### What you have to do
Only one stretch of the material below is wanted: everything from the line containing "Figure 4. Principal" down to the line containing "Figure 1. Locations", both ends included. Repeat it exactly and skip the pictures.

### Data shown
^^^^

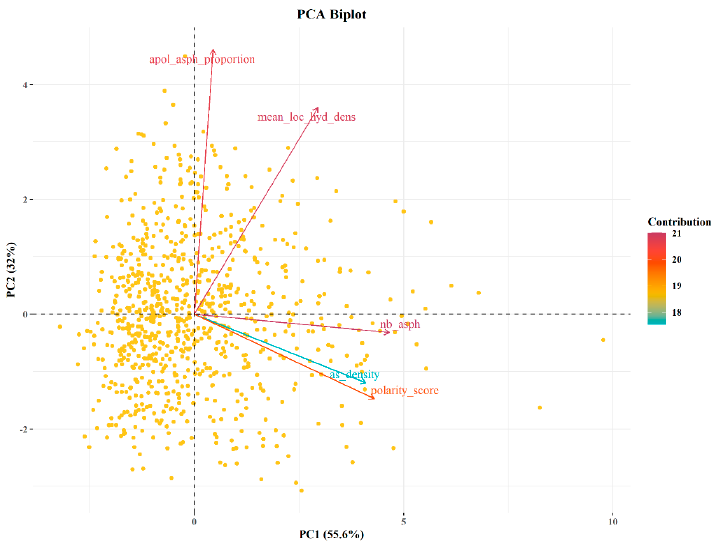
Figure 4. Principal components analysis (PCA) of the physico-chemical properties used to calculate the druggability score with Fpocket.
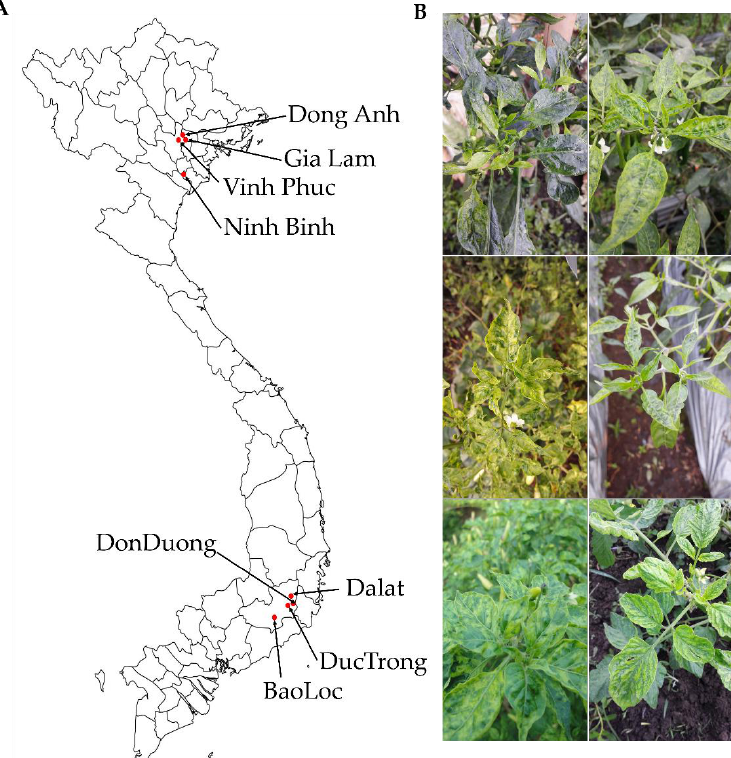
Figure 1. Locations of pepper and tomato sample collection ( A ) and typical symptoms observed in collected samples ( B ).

^^^^

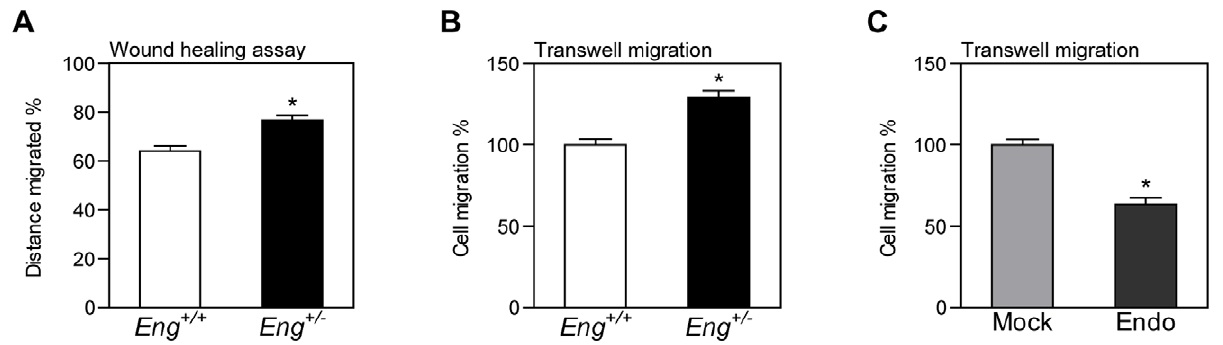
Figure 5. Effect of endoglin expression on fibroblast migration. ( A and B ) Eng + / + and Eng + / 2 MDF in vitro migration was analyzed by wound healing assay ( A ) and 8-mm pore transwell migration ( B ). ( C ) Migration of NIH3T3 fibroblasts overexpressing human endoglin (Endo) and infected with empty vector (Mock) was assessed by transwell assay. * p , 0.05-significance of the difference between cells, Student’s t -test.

^^^^

### Exercise output
Figure 4. Principal components analysis (PCA) of the physico-chemical properties used to calculate the druggability score with Fpocket.
Figure 1. Locations of pepper and tomato sample collection ( A ) and typical symptoms observed in collected samples ( B ).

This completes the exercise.